## Description of the task
Give again, word for word, every line below from the one that has "avec les experts et curateurs de café Touché" through the one that has "Kreisliga A Hochsauerland", both included, and no others.
Data for analysis below:
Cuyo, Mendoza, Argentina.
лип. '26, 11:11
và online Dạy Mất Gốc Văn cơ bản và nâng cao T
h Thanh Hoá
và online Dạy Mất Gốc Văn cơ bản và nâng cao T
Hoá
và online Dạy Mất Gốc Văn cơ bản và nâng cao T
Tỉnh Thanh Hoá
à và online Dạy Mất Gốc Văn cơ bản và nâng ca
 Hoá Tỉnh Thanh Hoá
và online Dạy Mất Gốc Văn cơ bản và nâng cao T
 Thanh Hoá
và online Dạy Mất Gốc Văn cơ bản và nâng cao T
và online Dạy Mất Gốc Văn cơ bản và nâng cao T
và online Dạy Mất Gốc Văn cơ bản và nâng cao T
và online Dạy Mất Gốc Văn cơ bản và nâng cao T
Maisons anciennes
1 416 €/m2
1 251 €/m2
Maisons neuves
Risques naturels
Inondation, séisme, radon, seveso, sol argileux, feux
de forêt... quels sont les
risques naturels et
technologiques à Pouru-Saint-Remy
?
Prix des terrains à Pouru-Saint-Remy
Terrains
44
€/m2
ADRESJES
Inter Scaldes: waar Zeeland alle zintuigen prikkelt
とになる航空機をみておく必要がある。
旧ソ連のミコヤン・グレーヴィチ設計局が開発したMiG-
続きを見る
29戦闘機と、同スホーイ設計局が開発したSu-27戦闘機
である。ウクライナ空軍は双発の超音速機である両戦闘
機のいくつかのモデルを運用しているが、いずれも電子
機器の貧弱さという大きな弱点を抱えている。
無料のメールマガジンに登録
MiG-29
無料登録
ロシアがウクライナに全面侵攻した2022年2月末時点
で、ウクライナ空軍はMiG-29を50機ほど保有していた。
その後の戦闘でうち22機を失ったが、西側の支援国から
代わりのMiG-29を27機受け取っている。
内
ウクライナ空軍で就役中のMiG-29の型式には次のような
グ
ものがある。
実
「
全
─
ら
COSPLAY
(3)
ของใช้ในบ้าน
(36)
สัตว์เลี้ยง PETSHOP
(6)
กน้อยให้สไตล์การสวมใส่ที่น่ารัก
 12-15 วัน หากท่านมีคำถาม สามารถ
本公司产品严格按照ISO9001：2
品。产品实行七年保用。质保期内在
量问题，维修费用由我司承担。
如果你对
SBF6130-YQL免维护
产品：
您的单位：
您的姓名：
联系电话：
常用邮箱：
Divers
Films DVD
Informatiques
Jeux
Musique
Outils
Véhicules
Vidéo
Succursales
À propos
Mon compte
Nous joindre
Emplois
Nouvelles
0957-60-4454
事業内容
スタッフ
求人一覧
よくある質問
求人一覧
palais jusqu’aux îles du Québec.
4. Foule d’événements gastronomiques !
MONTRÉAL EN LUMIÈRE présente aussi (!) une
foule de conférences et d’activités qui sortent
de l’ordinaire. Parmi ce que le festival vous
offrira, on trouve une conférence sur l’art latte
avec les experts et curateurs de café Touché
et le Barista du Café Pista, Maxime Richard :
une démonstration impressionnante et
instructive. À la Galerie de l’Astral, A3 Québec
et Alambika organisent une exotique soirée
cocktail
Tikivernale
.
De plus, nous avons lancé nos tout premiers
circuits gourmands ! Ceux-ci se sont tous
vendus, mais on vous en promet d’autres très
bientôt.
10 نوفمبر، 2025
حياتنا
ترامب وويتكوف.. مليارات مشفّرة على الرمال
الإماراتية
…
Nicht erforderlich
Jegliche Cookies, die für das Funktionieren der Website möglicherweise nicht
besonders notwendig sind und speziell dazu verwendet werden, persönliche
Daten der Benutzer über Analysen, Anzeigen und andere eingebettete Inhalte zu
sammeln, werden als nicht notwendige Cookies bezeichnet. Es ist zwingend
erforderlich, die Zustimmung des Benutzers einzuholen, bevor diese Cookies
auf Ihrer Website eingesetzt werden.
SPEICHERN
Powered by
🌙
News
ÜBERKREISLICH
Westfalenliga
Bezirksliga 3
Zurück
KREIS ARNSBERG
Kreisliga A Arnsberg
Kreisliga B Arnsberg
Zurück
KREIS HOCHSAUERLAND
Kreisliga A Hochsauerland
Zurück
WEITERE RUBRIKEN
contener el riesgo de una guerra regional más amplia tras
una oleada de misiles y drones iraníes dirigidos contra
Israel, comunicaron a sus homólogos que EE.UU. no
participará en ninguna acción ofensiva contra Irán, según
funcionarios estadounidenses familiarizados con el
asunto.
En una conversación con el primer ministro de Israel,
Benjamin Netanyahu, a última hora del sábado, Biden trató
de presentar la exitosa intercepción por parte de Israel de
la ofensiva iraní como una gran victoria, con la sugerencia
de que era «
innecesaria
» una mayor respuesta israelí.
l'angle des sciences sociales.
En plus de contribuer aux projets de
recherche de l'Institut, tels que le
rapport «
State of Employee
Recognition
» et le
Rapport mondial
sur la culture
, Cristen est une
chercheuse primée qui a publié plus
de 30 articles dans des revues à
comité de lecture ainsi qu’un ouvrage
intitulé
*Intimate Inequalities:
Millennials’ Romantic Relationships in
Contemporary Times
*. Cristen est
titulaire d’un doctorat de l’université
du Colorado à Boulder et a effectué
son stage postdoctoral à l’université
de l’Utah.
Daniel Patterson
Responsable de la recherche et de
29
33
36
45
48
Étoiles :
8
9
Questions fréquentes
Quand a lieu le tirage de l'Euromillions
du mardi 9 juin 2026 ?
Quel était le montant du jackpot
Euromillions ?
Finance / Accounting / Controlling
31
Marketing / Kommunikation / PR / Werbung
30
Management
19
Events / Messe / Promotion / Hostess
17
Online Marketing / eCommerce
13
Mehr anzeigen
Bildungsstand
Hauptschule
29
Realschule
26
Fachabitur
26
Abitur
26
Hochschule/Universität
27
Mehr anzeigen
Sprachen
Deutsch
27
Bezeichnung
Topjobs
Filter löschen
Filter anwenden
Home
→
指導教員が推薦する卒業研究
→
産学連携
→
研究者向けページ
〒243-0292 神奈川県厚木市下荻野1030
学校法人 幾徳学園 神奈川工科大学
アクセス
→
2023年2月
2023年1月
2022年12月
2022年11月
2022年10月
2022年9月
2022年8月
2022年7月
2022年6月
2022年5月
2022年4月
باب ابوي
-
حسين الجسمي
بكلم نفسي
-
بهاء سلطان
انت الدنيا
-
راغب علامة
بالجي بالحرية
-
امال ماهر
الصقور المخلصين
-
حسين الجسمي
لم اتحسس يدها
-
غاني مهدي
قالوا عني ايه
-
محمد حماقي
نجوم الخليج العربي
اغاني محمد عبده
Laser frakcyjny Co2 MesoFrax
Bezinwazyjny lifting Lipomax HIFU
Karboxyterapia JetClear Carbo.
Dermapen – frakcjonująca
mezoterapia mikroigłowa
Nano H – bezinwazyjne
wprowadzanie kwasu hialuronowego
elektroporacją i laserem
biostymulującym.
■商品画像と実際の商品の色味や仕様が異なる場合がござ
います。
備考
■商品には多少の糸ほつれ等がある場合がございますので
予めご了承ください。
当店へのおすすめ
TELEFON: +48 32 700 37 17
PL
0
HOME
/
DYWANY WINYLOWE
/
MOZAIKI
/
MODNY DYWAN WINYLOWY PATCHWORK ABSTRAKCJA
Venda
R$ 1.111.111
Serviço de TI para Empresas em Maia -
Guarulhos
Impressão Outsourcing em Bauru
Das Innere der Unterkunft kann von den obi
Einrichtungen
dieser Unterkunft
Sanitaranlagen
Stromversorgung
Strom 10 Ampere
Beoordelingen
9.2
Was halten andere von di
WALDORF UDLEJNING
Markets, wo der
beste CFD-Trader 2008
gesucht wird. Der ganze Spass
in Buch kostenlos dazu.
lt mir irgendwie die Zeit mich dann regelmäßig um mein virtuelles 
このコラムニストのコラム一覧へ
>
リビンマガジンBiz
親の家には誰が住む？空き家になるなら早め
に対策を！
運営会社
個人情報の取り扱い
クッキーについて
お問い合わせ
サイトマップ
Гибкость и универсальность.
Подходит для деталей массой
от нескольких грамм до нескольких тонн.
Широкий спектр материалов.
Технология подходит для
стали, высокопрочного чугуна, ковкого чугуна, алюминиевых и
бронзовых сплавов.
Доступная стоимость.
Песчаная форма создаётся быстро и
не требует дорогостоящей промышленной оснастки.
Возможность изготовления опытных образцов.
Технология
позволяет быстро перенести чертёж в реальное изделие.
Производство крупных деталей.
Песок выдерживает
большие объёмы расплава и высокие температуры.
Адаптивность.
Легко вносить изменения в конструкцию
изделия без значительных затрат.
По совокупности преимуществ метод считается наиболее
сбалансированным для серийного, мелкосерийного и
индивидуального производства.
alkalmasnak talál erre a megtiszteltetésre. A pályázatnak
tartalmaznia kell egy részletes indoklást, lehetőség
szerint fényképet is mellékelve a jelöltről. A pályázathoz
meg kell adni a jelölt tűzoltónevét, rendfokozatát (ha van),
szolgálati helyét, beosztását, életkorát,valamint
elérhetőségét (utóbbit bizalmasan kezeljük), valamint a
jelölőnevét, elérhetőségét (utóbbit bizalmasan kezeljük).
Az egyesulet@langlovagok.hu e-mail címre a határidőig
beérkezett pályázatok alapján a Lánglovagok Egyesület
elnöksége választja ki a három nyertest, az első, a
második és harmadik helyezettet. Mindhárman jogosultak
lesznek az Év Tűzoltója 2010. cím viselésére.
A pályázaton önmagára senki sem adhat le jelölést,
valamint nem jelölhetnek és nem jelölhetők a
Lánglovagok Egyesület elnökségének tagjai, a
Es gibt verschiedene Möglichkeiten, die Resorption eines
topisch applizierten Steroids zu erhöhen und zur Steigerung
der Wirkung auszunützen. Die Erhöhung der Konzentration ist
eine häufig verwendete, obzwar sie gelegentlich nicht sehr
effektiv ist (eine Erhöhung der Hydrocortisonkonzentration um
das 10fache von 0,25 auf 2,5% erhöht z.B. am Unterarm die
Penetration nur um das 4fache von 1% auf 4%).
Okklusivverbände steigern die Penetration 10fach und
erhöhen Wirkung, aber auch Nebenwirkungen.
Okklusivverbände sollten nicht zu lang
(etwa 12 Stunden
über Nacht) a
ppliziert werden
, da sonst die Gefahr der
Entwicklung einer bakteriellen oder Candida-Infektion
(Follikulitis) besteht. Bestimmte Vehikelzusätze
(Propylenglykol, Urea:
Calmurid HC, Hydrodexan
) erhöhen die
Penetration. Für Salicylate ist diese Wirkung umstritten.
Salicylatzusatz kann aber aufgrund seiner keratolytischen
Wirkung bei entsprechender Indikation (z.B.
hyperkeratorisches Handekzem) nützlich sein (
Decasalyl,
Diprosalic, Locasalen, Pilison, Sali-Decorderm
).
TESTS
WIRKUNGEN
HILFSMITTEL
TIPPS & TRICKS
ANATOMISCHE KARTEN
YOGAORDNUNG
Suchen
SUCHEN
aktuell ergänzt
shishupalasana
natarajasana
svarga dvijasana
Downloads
End of Data for analysis.
## Response for this exercise
avec les experts et curateurs de café Touché
et le Barista du Café Pista, Maxime Richard :
une démonstration impressionnante et
instructive. À la Galerie de l’Astral, A3 Québec
et Alambika organisent une exotique soirée
cocktail
Tikivernale
.
De plus, nous avons lancé nos tout premiers
circuits gourmands ! Ceux-ci se sont tous
vendus, mais on vous en promet d’autres très
bientôt.
10 نوفمبر، 2025
حياتنا
ترامب وويتكوف.. مليارات مشفّرة على الرمال
الإماراتية
…
Nicht erforderlich
Jegliche Cookies, die für das Funktionieren der Website möglicherweise nicht
besonders notwendig sind und speziell dazu verwendet werden, persönliche
Daten der Benutzer über Analysen, Anzeigen und andere eingebettete Inhalte zu
sammeln, werden als nicht notwendige Cookies bezeichnet. Es ist zwingend
erforderlich, die Zustimmung des Benutzers einzuholen, bevor diese Cookies
auf Ihrer Website eingesetzt werden.
SPEICHERN
Powered by
🌙
News
ÜBERKREISLICH
Westfalenliga
Bezirksliga 3
Zurück
KREIS ARNSBERG
Kreisliga A Arnsberg
Kreisliga B Arnsberg
Zurück
KREIS HOCHSAUERLAND
Kreisliga A Hochsauerland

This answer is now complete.